Hello, I hope you don't mind if I join you? I'm thinking of going total NC with my father. Sorry for mahoosive post.

I think he has narcissistic tendencies. Very loving until my parents divorced. Then didn't bother turning up when he said he would or paying child support. When he found out DM was being beaten by DSF he told her he'd get Social Services. Note, not that he'd take us on. DSis and I weren't invited to his second wedding.

When I was 15 DM, DSF and my siblings moved away so my parents could take a job opportunity. I was doing exams so stayed. But he didn't want me and I ended up lodging with a family 'friend'. When that broke down I wept in front of him and he told me I was hysterical. I ended up staying with my aunt, uncle and cousins.

He divorced my Stepmum when I was in my 20's after meeting an OW. He promised we'd be invited to the wedding, but we weren't. He openly prefers my sister, buying her nicer gifts and visiting her more often. He's offered her money to help with her hideous divorce, but didn't give a shit about mine. I don't kid myself they have a great relationship, because he offers her a slightly less shitty relationship.

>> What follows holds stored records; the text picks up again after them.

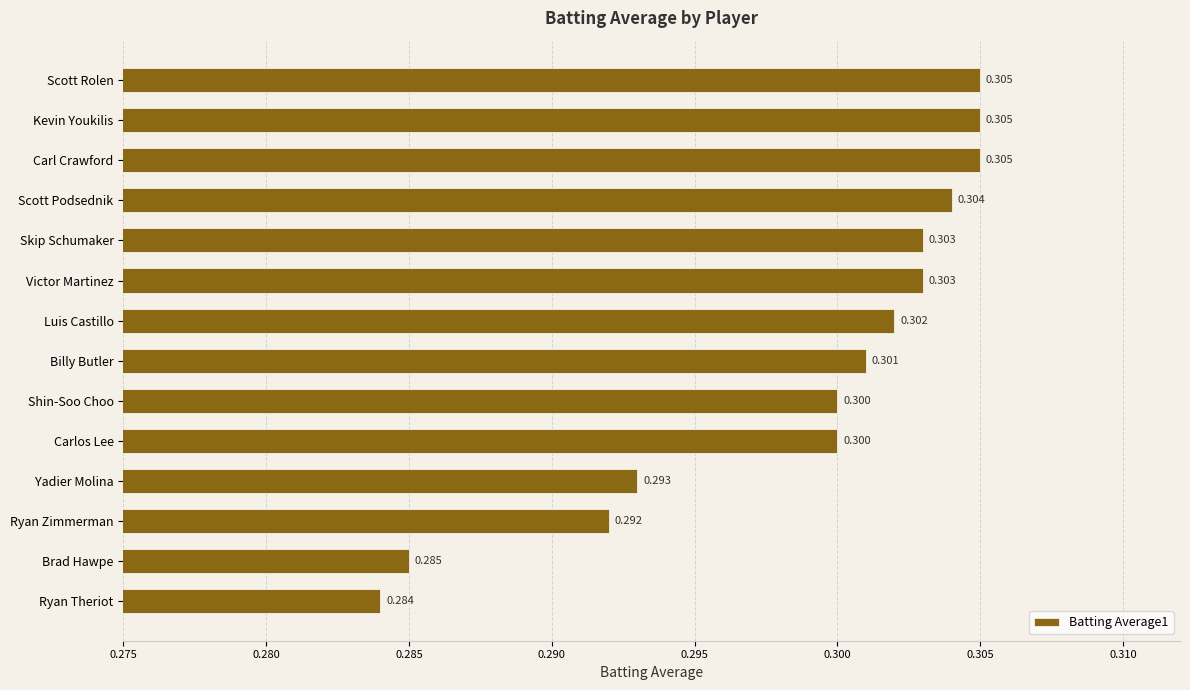

Count the values in the range 0 to 1.

14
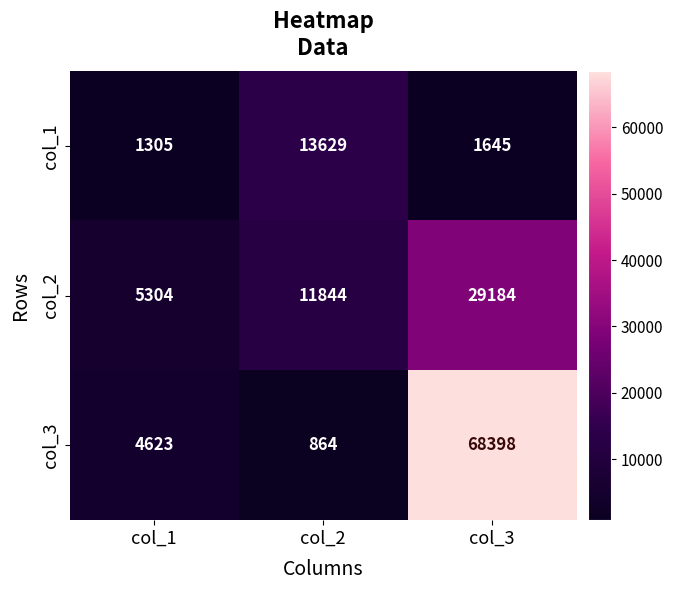

True or false: col_2 has a value of 5304 at col_1.

True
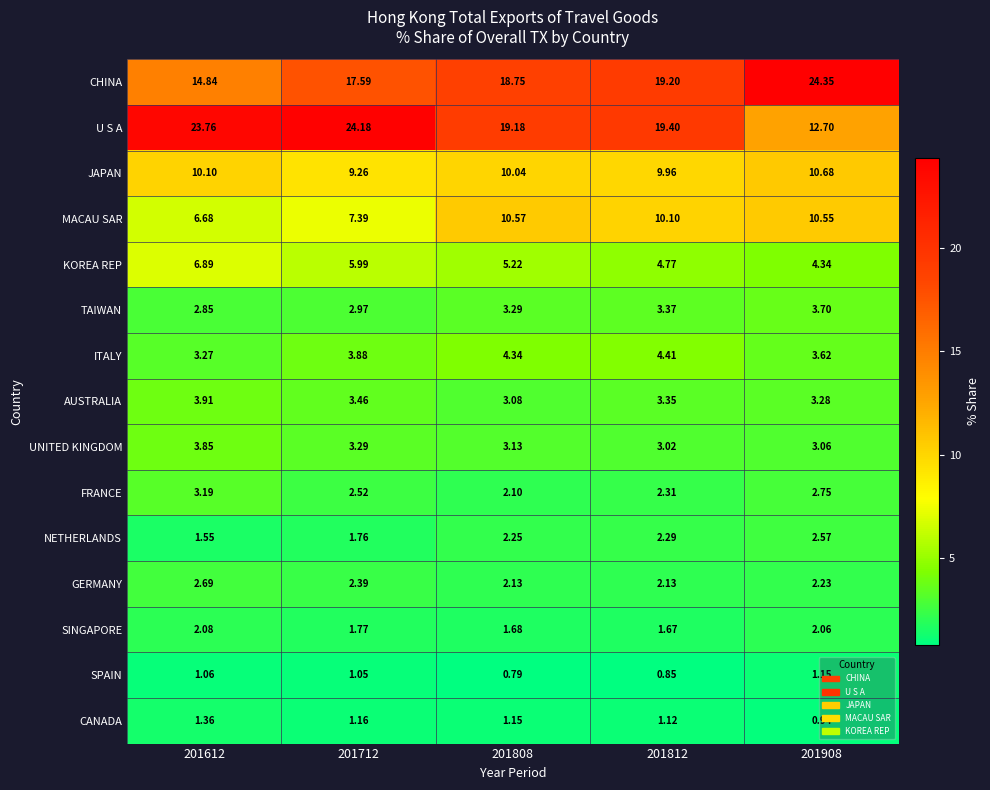

Which series has the widest spread of values?

U S A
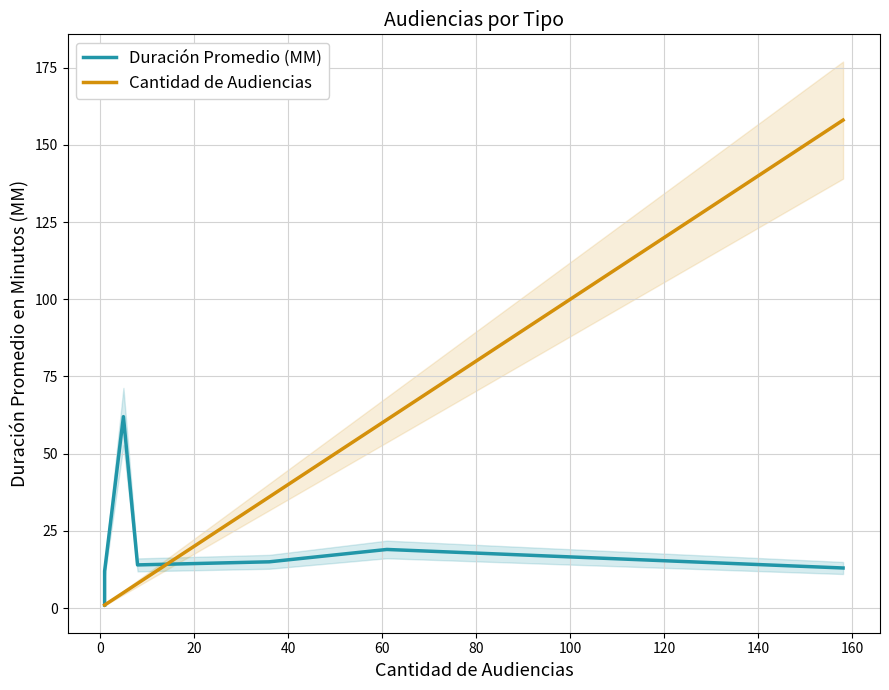

Reading right to left, extract all data points from this chart.

Duración Promedio (MM): 13	19	15	14	62	12	1
Cantidad de Audiencias: 158	61	36	8	5	1	1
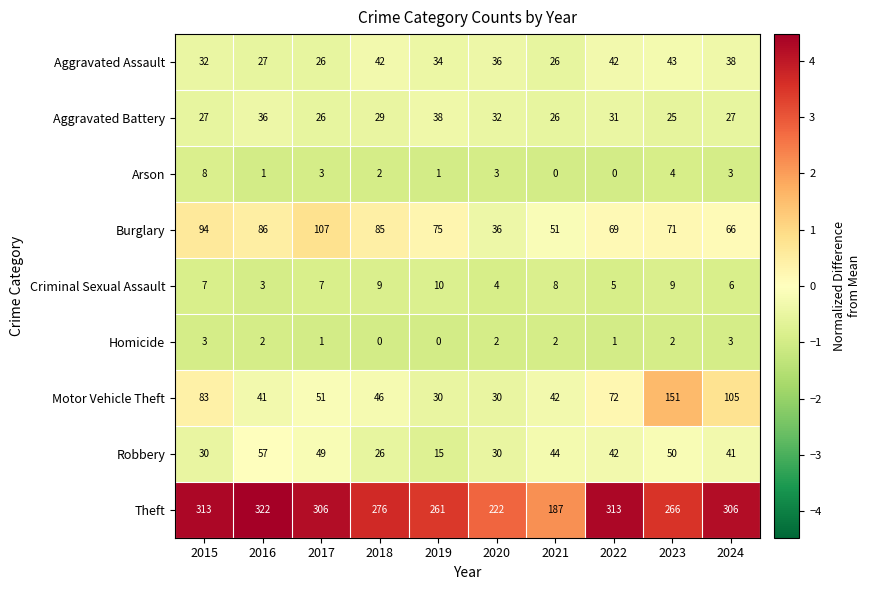

At which label does Arson first exceed 3?

2015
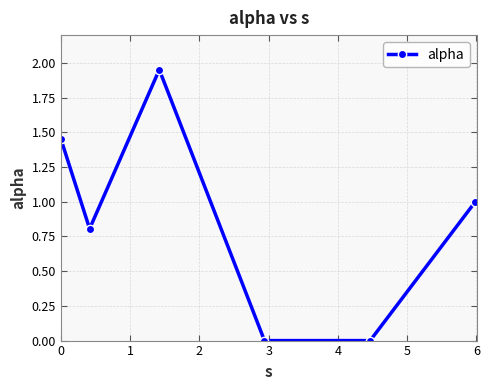

What is the sum of all values?

5.2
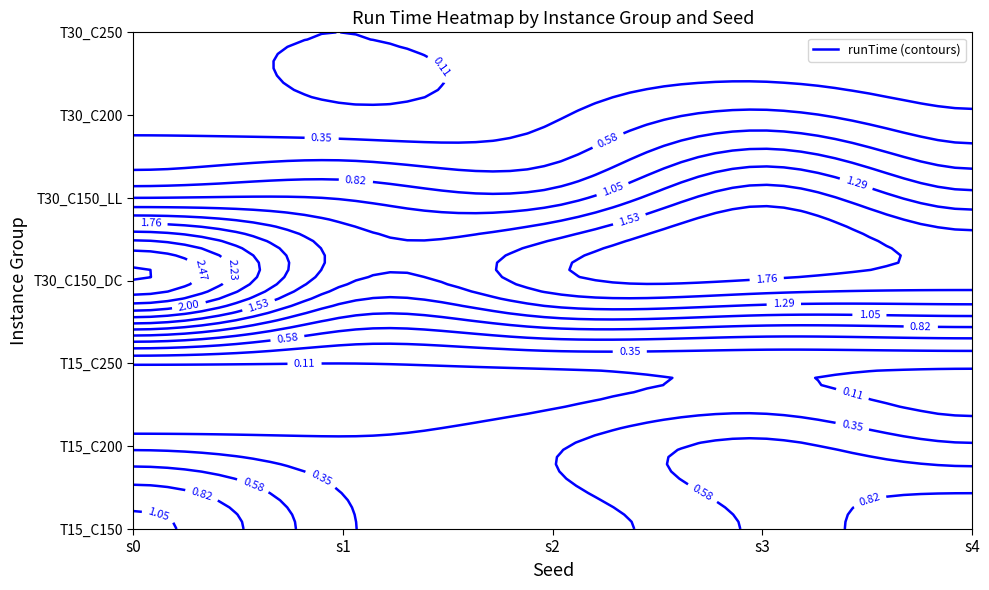

Where is I3_N5_M3_T30_C250 nearest to the value 0?

s1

He apparently brags about me to other people. And at my first wedding we had a massive row because I didn't want him to walk me up the aisle.

I realised at Christmas, when I saw all the photos on FB, that DSis and I have spent one Xmas with him in 30 odd years. That day I remember because he shouted at us for being noisy.

At my wedding he asked my oldest friend how long we'd known each other - we'd been friends for over 20 years. I've just finished my second year at university, and he doesn't even know what subject I'm doing. The last time I called him a year ago (on his birthday) was to ask him to help my sister. He told me about his arthritis. Not much interest in my life.

We do birthday and Christmas presents and an annual phone call - but I'm always the one who calls. I've come to realise that we don't have a 'real' relationship, it's a charade. And I can't be bothered with it any more. I would rather he was honest about his neglect / lack of interest than masking it with huge birthday cards 'to my darling daughter'.

I don't have the energy to confront him with his behaviour, because life is All About Him. So I'm just going to stop. I don't know if he'll notice.